Hosting, an enviable international diversity of tech pioneers, Barcelona ranks among the top six European startup hubs, and since 2017 it is the third preferred city in Europe for entrepreneurs to create their startups. In this scenario, Tech Barcelona, the private nonprofit association that supports and catalyzes Barcelona’s digital and tech ecosystem, promotes the Urban Tech Campus, a network of singular buildings (Pier01, by the sea, is its cornerstone) to embed innovation and technology within the city while also involving its citizens.
As the tech capital of the Mediterranean, Barcelona’s ICT sector accounts for 60,000 jobs and represents 4% of the city’s business network. With 1,469 startups (64% of which are in 4.0 technologies like ICT, leisure, and health), the city is considered third-best for startups in Europe (according to StartUp Heatmap Europe) and continues to generate and attract talent. Case in point: 22@Barcelona, a technology district set on more than 200 hectares of former industrial sites than now features 1,500 companies revolving around media, IT, energy, design, and scientific research.
Here, the knowledge cluster is formed by new companies housed in old factories and Modernista-inspired industrial complexes. For example, the old textile mill Ca l’Aranyó now opens up to the Pompeu Fabra University’s Communication Campus, and the fabric warehouse Can Munné has been converted into the Bau design school. Architects like Jean Nouvel and Enric Ruiz-Geli have also designed contemporary architecture that have earned awards for energy efficiency, sustainability, and design, in addition to becoming city icons.
A few of the main goals of Barcelona Smart City include promoting the digital transformation of society and the business community by brining manufacturing sectors the latest digital solutions with the help of the innovative industries and institutions in the city, as well as conferences like the MWC Barcelona, which takes place 28 February-3 March 2022. The world’s leading mobile communications event brings together more than 1,000 expert speakers and 70,000 delegates. At the core of the conference, startup platform 4YFN (4 Years From Now) includes startups from around the world and focuses on topics like accelerating innovation through digital entrepreneurship and transforming industries through digital technology. Another example is Integrated Systems Europe (ISE), the world’s leading AV and systems integration exhibition, which will take place in Barcelona in May.

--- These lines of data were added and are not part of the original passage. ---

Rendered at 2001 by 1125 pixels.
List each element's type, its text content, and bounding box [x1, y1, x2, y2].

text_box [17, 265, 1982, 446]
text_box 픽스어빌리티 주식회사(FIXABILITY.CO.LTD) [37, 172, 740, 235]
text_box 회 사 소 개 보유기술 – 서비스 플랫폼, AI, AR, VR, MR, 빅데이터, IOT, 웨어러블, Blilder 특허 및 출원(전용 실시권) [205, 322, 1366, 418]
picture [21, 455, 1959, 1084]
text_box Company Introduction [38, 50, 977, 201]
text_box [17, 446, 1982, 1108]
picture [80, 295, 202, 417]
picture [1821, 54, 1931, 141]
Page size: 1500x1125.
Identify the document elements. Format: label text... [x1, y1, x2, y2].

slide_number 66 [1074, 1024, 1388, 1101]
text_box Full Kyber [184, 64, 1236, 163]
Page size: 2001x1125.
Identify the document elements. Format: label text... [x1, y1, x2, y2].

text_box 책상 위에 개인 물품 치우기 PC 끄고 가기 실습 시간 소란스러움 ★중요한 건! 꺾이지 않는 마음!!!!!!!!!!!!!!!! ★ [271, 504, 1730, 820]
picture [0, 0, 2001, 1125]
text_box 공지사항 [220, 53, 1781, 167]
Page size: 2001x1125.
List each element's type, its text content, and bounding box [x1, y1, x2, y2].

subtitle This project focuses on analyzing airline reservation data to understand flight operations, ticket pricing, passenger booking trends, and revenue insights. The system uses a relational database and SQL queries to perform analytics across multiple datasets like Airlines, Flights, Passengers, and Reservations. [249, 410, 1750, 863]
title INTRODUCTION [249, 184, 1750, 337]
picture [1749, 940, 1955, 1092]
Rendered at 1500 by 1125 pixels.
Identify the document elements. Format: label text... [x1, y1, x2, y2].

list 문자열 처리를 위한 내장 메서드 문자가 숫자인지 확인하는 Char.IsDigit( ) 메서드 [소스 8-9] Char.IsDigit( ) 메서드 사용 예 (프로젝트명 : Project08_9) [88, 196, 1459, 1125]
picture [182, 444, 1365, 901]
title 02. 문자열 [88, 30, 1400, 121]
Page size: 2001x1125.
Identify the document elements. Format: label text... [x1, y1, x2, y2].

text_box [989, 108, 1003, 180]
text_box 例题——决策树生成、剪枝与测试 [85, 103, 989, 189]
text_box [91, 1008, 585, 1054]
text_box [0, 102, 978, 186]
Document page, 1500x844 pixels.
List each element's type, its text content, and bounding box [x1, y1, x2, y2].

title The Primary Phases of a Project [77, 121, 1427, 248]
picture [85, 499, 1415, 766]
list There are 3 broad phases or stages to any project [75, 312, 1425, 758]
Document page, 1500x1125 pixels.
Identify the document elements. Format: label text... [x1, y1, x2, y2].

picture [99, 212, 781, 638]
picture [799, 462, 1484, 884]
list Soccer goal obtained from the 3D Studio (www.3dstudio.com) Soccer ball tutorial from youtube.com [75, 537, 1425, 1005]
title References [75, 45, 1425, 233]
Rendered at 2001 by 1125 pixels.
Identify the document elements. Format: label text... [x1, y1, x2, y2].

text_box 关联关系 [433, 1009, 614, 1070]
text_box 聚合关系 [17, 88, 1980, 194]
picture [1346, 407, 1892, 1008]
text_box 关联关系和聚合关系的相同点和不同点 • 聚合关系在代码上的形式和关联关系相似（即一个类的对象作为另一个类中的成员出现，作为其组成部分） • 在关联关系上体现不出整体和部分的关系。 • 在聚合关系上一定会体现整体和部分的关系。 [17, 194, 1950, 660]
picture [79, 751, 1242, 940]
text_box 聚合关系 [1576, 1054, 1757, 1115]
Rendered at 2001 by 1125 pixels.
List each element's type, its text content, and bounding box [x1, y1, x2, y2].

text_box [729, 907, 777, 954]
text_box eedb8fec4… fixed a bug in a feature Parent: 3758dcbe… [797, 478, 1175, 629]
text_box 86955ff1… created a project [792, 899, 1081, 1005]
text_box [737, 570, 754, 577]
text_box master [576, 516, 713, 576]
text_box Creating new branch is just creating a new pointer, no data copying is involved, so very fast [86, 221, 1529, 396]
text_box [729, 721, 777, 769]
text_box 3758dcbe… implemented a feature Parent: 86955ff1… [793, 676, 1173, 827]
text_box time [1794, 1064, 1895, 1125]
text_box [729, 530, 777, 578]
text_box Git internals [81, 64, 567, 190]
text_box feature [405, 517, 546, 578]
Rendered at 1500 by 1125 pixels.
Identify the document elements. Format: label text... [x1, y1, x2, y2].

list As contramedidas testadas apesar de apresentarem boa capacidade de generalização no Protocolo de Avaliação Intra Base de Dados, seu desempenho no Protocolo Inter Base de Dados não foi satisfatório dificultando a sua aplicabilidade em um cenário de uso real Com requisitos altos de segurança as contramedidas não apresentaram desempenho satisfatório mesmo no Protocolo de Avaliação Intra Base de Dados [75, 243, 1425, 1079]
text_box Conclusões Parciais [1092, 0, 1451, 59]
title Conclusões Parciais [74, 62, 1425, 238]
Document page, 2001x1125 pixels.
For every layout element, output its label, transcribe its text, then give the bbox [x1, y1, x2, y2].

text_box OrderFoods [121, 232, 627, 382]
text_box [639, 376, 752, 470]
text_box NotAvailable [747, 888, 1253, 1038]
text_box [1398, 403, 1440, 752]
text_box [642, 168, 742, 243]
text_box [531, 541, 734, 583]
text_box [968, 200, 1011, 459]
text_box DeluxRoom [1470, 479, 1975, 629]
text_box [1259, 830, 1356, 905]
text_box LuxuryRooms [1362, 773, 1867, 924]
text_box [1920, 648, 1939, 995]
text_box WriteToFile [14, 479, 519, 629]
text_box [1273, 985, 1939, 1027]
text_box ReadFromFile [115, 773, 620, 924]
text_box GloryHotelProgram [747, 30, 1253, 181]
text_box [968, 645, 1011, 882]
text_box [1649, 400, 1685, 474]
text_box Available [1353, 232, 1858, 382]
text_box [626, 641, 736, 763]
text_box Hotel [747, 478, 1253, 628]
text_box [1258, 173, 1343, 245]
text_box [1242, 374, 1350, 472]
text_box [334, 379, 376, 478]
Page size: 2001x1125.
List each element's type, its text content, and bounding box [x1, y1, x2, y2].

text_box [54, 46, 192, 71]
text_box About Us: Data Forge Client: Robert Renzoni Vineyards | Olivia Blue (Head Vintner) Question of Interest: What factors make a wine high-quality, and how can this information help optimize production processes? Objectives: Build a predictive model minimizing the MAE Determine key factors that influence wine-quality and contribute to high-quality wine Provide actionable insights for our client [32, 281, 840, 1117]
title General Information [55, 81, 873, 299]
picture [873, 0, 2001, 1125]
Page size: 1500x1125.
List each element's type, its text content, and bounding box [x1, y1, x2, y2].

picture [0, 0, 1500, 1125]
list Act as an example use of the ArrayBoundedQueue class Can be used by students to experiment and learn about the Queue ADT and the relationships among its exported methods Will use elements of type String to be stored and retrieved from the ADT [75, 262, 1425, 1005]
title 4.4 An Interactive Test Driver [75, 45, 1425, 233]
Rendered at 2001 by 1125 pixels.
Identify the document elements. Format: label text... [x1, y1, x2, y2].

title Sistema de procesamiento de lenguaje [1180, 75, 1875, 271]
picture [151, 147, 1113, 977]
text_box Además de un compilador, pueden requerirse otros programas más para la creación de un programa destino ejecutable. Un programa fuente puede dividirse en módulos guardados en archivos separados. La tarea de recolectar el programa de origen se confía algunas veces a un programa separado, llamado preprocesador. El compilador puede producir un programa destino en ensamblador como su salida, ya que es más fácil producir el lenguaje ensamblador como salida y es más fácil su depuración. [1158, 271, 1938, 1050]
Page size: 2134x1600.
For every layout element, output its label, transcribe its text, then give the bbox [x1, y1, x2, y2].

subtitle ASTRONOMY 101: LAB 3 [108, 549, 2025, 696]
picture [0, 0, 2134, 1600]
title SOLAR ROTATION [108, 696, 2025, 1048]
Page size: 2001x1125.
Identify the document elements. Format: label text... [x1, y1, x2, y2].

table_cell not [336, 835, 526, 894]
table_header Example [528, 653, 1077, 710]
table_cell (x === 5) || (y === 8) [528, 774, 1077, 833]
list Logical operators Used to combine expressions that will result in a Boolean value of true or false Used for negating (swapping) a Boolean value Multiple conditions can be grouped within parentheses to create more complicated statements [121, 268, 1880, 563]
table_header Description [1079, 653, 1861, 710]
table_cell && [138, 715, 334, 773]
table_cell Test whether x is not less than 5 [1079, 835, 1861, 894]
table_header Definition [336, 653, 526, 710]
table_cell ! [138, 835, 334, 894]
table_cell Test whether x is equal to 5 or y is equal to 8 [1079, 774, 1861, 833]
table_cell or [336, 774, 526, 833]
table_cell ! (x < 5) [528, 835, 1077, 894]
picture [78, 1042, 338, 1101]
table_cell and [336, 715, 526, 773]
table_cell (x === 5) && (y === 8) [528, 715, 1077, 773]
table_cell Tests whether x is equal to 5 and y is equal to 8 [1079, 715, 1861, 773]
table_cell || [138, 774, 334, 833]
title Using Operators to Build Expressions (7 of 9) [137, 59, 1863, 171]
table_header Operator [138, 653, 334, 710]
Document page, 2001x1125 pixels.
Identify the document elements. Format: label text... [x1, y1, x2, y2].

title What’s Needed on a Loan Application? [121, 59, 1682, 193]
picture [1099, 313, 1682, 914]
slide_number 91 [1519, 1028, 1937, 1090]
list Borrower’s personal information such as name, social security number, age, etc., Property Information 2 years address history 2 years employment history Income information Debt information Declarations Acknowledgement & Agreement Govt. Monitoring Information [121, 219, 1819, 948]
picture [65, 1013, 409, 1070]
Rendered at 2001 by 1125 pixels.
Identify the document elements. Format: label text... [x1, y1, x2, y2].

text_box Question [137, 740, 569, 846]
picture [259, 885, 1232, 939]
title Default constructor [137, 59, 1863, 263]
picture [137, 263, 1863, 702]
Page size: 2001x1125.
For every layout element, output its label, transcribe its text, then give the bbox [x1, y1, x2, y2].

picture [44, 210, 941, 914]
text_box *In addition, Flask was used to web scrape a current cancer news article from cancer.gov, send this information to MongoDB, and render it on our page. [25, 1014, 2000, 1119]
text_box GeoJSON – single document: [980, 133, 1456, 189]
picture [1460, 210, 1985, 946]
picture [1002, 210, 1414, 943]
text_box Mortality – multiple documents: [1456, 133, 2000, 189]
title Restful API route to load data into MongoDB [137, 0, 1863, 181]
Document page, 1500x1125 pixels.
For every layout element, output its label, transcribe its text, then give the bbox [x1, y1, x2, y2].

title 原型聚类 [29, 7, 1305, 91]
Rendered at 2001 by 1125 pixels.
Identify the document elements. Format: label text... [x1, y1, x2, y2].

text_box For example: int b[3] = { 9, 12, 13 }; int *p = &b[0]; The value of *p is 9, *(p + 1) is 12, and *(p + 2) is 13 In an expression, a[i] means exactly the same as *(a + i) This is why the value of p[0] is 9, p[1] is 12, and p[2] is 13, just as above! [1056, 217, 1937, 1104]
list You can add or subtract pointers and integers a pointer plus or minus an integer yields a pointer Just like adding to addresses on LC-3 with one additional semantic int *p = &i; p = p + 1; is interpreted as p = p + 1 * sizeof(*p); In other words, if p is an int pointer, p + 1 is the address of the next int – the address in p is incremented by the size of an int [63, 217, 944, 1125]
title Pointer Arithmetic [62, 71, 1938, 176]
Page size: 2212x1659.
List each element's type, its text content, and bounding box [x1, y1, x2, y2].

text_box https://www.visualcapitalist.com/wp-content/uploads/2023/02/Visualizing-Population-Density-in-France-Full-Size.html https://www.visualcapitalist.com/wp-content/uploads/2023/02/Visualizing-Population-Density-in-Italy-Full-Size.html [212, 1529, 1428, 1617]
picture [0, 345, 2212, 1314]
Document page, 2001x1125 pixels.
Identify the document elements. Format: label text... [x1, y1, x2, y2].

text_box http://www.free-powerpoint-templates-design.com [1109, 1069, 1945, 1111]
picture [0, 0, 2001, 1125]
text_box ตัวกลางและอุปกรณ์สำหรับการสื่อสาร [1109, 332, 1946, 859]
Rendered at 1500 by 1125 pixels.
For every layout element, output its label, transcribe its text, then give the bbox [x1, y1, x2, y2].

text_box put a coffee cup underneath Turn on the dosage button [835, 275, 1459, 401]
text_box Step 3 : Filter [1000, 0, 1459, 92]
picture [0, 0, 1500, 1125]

As a way to reactivate the city’s economy post-pandemic and attract new congresses, Barcelona City Council has made a 3€-million financial contribution toward the new Barcelona MICE Destination Support Programme. The initiative will assist congresses and events that align with the city’s strategic economic sectors: digital, creative, local economy, industry 4.0, life sciences, green and circular economy, commerce, and logistics.
In non-pandemic years, tourism in the MICE sector accounts for 19.7% of the number of tourists the city receives, and in 2020, that number dipped down to 11.8%. With the tourism meetings sector being one with the most significant economic impact on the city, the programme aims to relaunch the city as a tourism leader in the events industry by prioritizing congresses that bring together more than 500 people and involve overnight stays, in addition to those slated for 2022 that can help herald the message of the importance of face-to-face activity.
In addition to events already on the calendar, Barcelona Convention Bureau, which just launched Check Barcelona, a new app designed to improve the visitor-flow management, is working on candidatures for 90 new congresses over the next few years—40% of which are in the medical-scientific sector, and 15% in ICT. More than 150 congresses have already been confirmed for the coming years, and 100 applications are open until 2027.